#### Tugas Tertulis A
Perbarui bagian data yang diawali baris berisi "list No Library is used [122, 232, 1228, 267]" dan diakhiri baris berisi "table_header Link to": ganti "javascript" menjadi "TypeScript", lalu tuliskan kembali hanya baris-baris tersebut tanpa perubahan lain.

#### Teks Hasil Ekstraksi
--

Sebagaimana kita ketahui, mendalami perikop ini dalam Pendalaman Iman mungkin sudah beberapa kali. Tapi saya yakin dalam situasi dan konteks berbeda. Kali ini, kita pun mendalami perokop ini lagi dengan konteks dan situasi aktual kita saat ini sebagai umat beriman yang sudah menginjak dan sedang menjalani tahun 2012.
Oleh karena itu, bila perikop ini pernah didalami dalam pendalaman iman sebelumnya, yakinlah bahwa situasi itu berbeda dengan sekarang. Tujuan utama menegaskan hal ini adalah agar kita tidak membangun rasa bosan dalam mengikuti pendalaman Kitab Suci yang sudah tidak asing bagi kita sebagai umat Katolik.
Mari kita melihat seluruh Tokoh yang terlibat dalam Matius 9: 1-8.
Tokoh-tokoh:
- Yesus sendiri
- Orang Lumpuh
- Orang Yang menggotong orang lumpuh
- Orang banyak
- Ahli Taurat
Tokoh-tokoh refleksif:
- Anak Manusia
- Orang yang telah sembuh
Dengan mengenali tokoh, kita dengan gampang mendalami teks ini sesuai dengan keadaan kita saat ini. Kita diajak untuk mengamati setiap tokoh yang disebutkan di atas.
Beberapa poin berikut bisa diungkapkan sebagai contoh-contoh menarik:
Yesus, dalam hidup-Nya selalu menunjukkan teladan. Selain berkata-kata, Dia juga menunjukkan teladan lewat perbuatan-Nya. Yesus sanggup memberi perubahan yang bagi kita umat beriman sering kita yakini sebagai sebuah keajaiban. Pendosa berubah menjadi tokoh iman, si lumpuh berubah menjadi sehat kembali, yang kerasukan roh jahat berubah menjadi pewarta kerajaan Allah, adalah merupakan keajaiban-keajaiban yang dibuat oleh Yesus. Sanggupkah kita sebagai umat beriman membuat keajaiban di lingkungan kita bekerja, lingkungan masyarakat dan dalam keluarga kita?
Sebagai orang lumpuh, kita tidak berdaya. Kelumpuhan dalam teks kitab suci dijelaskan sebagai cacat fisik dan melambangkan ketidak-sanggupan untuk berbuat banyak. Dalam konteks zaman kita sekarang ini, kelumpuhan dapat diartikan secara lebih luas. Kelumpuhan itu selalu ada dalam kehidupan kita sebagai manusia. Kelumpuhan dalam diri sendiri, kelumpuhan dalam keluarga, kelumpuhan dalam masyarakat, kelumpuhan dalam gereja dan bahkan dalam bernegara pun kita menemukan kelumpuhan.

--

#### Data Ditampilkan
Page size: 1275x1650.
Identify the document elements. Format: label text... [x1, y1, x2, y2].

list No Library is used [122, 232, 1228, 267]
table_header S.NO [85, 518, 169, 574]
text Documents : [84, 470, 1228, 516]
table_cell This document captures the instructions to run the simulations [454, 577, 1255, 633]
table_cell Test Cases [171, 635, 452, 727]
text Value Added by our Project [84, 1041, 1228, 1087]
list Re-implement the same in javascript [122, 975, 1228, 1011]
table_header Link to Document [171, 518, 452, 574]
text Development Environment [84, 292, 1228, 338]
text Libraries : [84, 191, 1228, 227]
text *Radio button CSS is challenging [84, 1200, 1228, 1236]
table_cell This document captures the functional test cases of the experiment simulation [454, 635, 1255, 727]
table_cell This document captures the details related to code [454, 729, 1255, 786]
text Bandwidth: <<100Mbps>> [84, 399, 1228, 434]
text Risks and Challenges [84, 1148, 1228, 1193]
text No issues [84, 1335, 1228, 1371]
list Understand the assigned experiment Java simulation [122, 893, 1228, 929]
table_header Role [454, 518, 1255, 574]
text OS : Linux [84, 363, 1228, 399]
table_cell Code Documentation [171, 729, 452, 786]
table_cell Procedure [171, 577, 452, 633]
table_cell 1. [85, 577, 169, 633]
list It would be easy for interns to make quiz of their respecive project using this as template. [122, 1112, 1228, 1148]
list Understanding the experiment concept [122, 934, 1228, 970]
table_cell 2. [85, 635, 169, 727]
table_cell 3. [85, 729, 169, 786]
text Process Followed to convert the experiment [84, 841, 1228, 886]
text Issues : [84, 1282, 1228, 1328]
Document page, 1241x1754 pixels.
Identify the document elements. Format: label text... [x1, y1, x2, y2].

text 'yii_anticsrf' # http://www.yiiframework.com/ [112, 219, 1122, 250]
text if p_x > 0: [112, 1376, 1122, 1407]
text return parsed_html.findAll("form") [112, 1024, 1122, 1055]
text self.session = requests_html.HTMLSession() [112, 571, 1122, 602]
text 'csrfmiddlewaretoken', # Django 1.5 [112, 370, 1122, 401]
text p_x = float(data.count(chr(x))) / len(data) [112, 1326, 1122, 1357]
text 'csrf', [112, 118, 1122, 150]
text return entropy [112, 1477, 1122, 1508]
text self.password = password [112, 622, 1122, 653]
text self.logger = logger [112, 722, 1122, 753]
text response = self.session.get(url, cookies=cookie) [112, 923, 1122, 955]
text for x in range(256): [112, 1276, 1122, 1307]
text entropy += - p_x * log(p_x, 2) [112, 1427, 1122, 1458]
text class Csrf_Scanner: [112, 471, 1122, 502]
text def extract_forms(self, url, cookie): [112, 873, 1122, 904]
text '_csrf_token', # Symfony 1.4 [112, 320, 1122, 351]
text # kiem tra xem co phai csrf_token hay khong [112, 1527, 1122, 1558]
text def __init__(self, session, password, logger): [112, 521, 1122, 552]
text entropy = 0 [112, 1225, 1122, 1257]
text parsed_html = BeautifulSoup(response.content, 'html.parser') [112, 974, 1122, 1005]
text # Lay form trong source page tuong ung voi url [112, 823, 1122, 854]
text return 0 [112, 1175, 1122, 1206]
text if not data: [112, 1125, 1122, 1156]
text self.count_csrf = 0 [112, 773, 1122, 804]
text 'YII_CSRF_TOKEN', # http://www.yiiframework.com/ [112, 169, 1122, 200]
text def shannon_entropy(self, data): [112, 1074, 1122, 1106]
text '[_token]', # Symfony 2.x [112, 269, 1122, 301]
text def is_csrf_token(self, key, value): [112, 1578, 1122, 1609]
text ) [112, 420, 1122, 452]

--

#### Tugas Tertulis B
Apakah setiap pernyataan berikut sesuai dengan teks tentang Matius 9: 1-8? Jawab ya atau tidak, disertai kutipan persis dari teks yang menentukan jawabannya.
(i) Pendalaman perikop ini dilakukan oleh umat yang sedang menjalani tahun 2012.
(ii) Kelumpuhan hanya dimaknai sebagai cacat fisik, juga dalam konteks zaman sekarang.
(iii) Yesus menunjukkan teladan hanya lewat kata-kata.

#### Jawaban Tertulis A
list No Library is used [122, 232, 1228, 267]
table_header S.NO [85, 518, 169, 574]
text Documents : [84, 470, 1228, 516]
table_cell This document captures the instructions to run the simulations [454, 577, 1255, 633]
table_cell Test Cases [171, 635, 452, 727]
text Value Added by our Project [84, 1041, 1228, 1087]
list Re-implement the same in TypeScript [122, 975, 1228, 1011]
table_header Link to Document [171, 518, 452, 574]

#### Jawaban Tertulis B
(i) Ya: "sebagai umat beriman yang sudah menginjak dan sedang menjalani tahun 2012"
(ii) Tidak: "Dalam konteks zaman kita sekarang ini, kelumpuhan dapat diartikan secara lebih luas."
(iii) Tidak: "Selain berkata-kata, Dia juga menunjukkan teladan lewat perbuatan-Nya."